→ **The task**:
Copy the lines below word for word, omitting the pictures.

----------

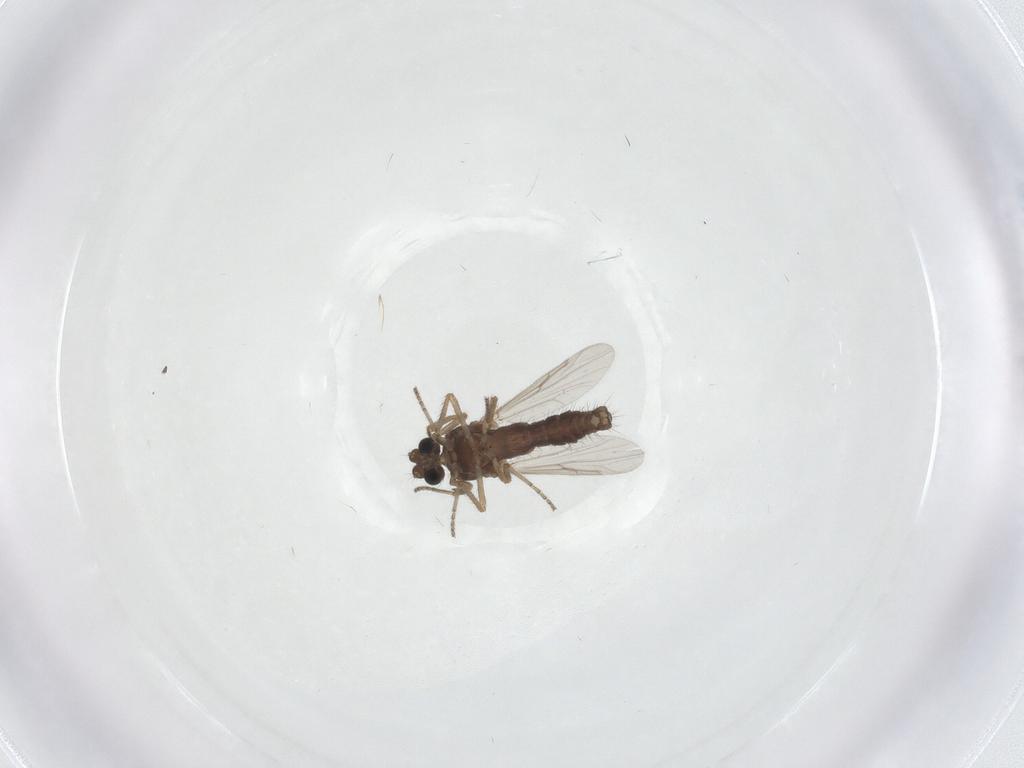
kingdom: Animalia
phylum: Arthropoda
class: Insecta
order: Diptera
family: Ceratopogonidae
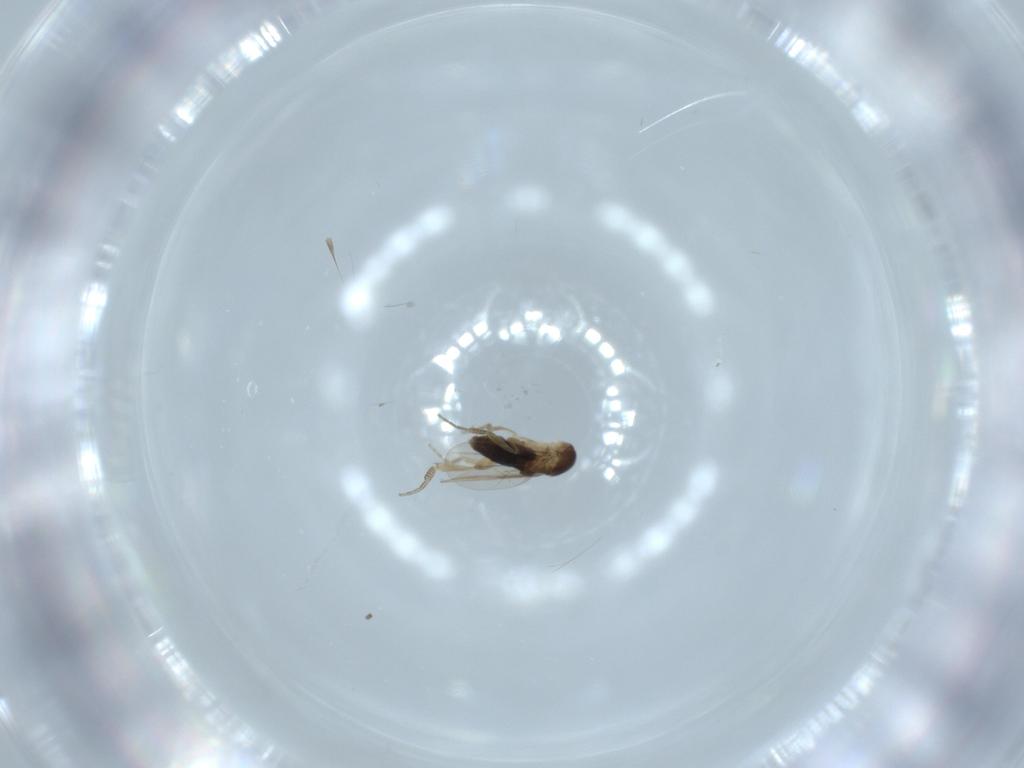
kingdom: Animalia
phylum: Arthropoda
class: Insecta
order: Diptera
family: Phoridae
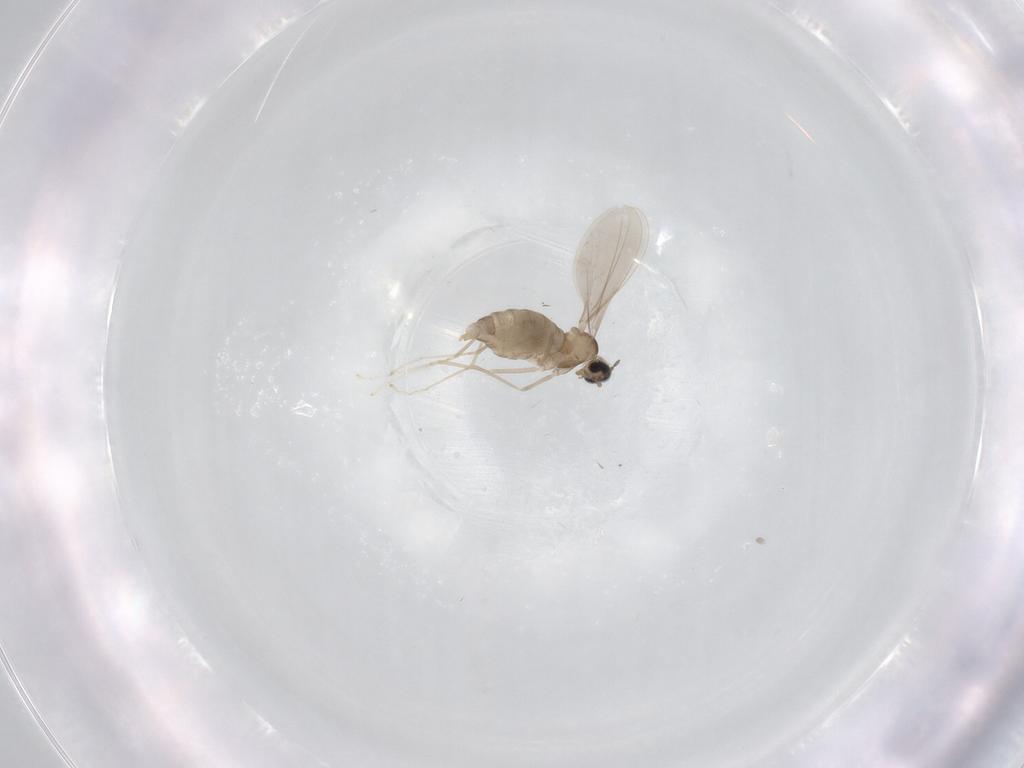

----------

→ **The reply**:
kingdom: Animalia
phylum: Arthropoda
class: Insecta
order: Diptera
family: Ceratopogonidae
kingdom: Animalia
phylum: Arthropoda
class: Insecta
order: Diptera
family: Phoridae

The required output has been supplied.